You may be worth $175k to the company, and be in a realistic position to know
that. The person hiring you may not be good at his job and may honestly value
you at $125k. After all, his current staff were valued by others (and are thus
known quantities) and must by definition be worth what they're paid (even if
they're in reality only worth $80k).

I'd give that position a miss, since being bad at valuing needed talent is a
red flag for being bad at other essential aspects of quality management.

It's an extremely rare bit of candor for a candidate to say, straight-out, you
don't pay enough.

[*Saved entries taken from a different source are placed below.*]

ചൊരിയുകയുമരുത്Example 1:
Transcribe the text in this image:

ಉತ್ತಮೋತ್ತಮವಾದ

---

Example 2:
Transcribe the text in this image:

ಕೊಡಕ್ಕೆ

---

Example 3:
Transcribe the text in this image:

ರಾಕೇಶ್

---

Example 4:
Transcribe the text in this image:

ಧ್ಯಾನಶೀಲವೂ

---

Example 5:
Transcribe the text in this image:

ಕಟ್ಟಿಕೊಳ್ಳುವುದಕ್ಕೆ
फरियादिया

Despite the value of this information, most hiring managers
don't see it as valuable.

------
inertiatic
What's wrong with explaining exactly what you explained here?

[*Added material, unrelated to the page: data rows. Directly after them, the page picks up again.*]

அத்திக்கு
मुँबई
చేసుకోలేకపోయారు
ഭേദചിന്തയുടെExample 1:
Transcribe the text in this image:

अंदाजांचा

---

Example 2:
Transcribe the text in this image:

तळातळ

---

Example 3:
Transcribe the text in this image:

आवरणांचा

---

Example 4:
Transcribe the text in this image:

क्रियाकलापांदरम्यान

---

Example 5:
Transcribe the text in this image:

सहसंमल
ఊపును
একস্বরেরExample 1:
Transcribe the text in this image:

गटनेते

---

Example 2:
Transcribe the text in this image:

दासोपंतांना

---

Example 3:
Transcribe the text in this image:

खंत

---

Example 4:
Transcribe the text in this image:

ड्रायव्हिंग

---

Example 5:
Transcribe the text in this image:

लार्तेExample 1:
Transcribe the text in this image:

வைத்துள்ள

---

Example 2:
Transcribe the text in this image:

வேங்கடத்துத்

It's not like you're in a desperate situation where you need to use some trick
to avoid losing the offer at any cost. So just ask away.

------
techjuice
At face value it is easy to ask, take your experience (if it is 10+ years in
the game) and you have successfully completed many projects send them a
response asking for $200,000 and it will be a done deal if they can actually
pay that. If that is out of their range, they will normally tell you and you
may have to keep looking. I have seen some employees that were literally
generating millions for a company but only being paid $80,000/year, poor
benefits, .5% raise and no additional compensation (bonuses, stocks, 401k,
etc.) or should I say a larger share of their contributions. Good companies
will try to give bonuses or above inflation raises at the least.

If you do not have around 10 years and only about 5 then 125k to 150k is a
pretty good range if you are really good and have the actual work experience.
If you are in a really high cost area you will need to take into consideration
the cost of living there. If you do not ask for enough it may limit your
living options and after work options. It is normally easier to give a number
higher than you want and bring it down to something you really want.

Though, you can really only ask for this rate if you are in the top pool of
capabilities, performance and results and the interview is amazing. You also
have to consider the amount of risks you are accepting by wanting more money.
There will be things that you will be expected to know and do that would not
be asked of people they are paying less. These can be things like building
entire complex systems from scratch by yourself under little to no supervision
under tight deadlines, be called upon to travel to other sites around the
world because you would be the one trusted to just get it done and your known
to get it done right.

If you are applying for jobs in a popular metro location the chances of making
the higher ranges is normally higher.

------
tmaly
There is a part in the negotiation book Never Split the Difference that covers
salary negotiation. I would highly recommend it.

------
xstartup
It's easier to pay first engineers a higher amount after you get funded.

When the money dries up, it gets harder to offer even the same amount to an
equally capable or a better developer.

Is it an established company?